**Teks:**
Pages

Friday 31 October 2014

KEWENANGAN PERADILAN ABSOLUT YANG BERSINGGUNGAN

Indonesia merupakan negara hukum, oleh sebab itu maka pentingnya mengetahui kewenangan system peradilan yang ada. Salah satu contoh yang akan penulis teliti adalah mengenai kewenangan peradilan agama dalam hal perkara waris, dikaitkan dengan kewenangan perkara waris yang digugat ke peradilan umum tingkat pertama yaitu pengadilan negeri. hal ini tentunya dapat memberikan kebingungan bagi masyarakat luas, maka oleh karena itu perlu diteliti kembali dilihat berdasarkan dasar hukum kewenangan yang dimiki.

**Tugas Wajib 1:**
Susun baris-baris pada daftar di bawah sebagai urutan bernomor tanpa baris kosong, mulai dari baris pertama daftar sampai baris yang memuat "Must at (672, 187): Must -> Even".

**Daftar:**
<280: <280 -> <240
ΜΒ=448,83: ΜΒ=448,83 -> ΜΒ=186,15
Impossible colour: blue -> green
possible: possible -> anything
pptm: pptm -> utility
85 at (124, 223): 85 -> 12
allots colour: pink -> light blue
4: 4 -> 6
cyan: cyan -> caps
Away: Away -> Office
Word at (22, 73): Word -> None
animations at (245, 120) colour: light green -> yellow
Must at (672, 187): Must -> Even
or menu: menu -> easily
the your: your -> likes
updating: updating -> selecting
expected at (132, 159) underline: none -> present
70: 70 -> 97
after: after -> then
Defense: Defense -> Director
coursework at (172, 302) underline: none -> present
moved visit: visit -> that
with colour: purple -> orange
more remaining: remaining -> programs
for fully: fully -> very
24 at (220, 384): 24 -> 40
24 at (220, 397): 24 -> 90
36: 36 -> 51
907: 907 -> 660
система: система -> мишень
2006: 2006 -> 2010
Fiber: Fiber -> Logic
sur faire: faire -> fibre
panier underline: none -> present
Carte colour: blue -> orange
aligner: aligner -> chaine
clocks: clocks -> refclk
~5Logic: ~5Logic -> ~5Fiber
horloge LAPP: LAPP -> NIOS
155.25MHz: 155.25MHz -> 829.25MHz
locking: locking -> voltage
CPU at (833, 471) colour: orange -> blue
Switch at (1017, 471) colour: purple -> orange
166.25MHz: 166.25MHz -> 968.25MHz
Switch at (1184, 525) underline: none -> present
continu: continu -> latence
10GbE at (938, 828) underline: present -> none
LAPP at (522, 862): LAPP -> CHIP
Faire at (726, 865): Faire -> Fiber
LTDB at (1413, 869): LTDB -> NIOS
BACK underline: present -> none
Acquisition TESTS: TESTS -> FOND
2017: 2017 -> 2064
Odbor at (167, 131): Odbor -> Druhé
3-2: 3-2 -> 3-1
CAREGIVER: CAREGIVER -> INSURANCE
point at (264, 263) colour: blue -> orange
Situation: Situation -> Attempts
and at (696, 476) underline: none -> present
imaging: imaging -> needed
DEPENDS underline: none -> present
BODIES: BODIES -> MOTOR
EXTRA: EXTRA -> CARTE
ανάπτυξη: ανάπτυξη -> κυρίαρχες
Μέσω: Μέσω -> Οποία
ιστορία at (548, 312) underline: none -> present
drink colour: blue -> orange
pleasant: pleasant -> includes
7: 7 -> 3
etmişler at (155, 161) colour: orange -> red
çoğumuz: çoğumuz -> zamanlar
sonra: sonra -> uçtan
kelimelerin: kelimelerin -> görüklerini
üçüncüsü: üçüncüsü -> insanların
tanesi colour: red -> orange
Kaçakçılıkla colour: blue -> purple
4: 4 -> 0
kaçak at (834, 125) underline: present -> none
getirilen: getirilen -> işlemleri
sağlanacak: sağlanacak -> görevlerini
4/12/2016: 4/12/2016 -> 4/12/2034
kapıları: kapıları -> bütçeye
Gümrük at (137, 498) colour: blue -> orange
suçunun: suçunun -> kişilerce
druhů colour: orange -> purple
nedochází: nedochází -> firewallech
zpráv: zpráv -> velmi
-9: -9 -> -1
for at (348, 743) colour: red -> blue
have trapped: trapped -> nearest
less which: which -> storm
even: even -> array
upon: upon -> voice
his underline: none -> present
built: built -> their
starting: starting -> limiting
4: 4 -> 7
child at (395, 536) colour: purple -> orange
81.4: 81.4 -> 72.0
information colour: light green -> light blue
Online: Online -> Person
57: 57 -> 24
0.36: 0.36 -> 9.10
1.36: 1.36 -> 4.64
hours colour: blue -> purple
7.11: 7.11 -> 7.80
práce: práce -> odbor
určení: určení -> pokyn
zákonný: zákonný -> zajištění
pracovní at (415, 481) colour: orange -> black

**Tugas Wajib 2:**
Menurut teks tentang kewenangan peradilan, mengapa penting mengetahui kewenangan sistem peradilan yang ada?

**Jawaban Latihan 1:**
1. <280: <280 -> <240
2. ΜΒ=448,83: ΜΒ=448,83 -> ΜΒ=186,15
3. Impossible colour: blue -> green
4. possible: possible -> anything
5. pptm: pptm -> utility
6. 85 at (124, 223): 85 -> 12
7. allots colour: pink -> light blue
8. 4: 4 -> 6
9. cyan: cyan -> caps
10. Away: Away -> Office
11. Word at (22, 73): Word -> None
12. animations at (245, 120) colour: light green -> yellow
13. Must at (672, 187): Must -> Even

**Jawaban Latihan 2:**
Karena Indonesia merupakan negara hukum. Oleh sebab itu, kewenangan sistem peradilan yang ada penting untuk diketahui.